Ryan Divish of the Seattle Times wrote a fun, participatory journalism kind of article. It’s about the physicals Mariners players and coaches go through at the beginning of spring training. He himself went through it too in order to tell us what it entails.

Unlike what normals like you and me go through once a year, it ain’t five questions from the doctor, a blood draw and a turn-your-head-and-cough. It consists of 13 different examination stations, going from dental exams and oral cancer screenings to X-rays and, finally, a grueling treadmill stress test which Divish took himself and which he describes in detail.

A player starts on a treadmill running at a designated speed — ranging from 6 to 9 mph. Once the speed is determined, the player is supposed to run at that speed until he can’t go any longer. But here’s what makes it difficult. Every two minutes the treadmill is raised by an increment of 2.5 degrees until it reaches a 10 degree incline . . . For a middle-aged sportswriter in average shape, it was less than enjoyable.

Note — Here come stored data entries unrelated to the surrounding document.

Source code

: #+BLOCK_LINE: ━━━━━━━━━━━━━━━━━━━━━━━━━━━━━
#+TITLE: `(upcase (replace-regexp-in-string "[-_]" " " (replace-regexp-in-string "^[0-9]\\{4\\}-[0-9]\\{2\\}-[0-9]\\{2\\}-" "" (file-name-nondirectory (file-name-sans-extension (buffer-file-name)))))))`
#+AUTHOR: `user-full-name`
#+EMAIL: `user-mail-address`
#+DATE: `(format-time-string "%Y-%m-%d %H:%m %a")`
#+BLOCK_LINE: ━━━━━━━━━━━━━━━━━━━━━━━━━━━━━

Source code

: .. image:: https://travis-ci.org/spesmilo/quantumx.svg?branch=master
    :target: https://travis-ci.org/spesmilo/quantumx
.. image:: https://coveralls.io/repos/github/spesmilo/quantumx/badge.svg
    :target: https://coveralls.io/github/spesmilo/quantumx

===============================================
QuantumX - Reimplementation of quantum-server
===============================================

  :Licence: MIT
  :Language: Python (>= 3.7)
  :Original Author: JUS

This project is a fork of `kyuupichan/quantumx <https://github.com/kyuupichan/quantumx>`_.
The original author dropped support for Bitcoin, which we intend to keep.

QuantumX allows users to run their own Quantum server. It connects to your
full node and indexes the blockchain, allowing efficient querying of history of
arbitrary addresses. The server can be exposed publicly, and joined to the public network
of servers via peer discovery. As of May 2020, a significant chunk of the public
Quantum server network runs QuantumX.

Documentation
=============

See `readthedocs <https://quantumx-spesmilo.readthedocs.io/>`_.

I’ve met Divish and he sells himself short. While it’s not saying much given the physical condition of most sportswriters, he’s in pretty fantastic shape for a scribe. That it was tough for him means that it would likely kill most of the rest of us. At least if we were to take the time away from calling some ballplayers fat from the comfort of our couches to actually get on a treadmill.

Anyway, congratulations for making it through, Ryan. I think that entitles you to an honorary Best Shape of His Life designation.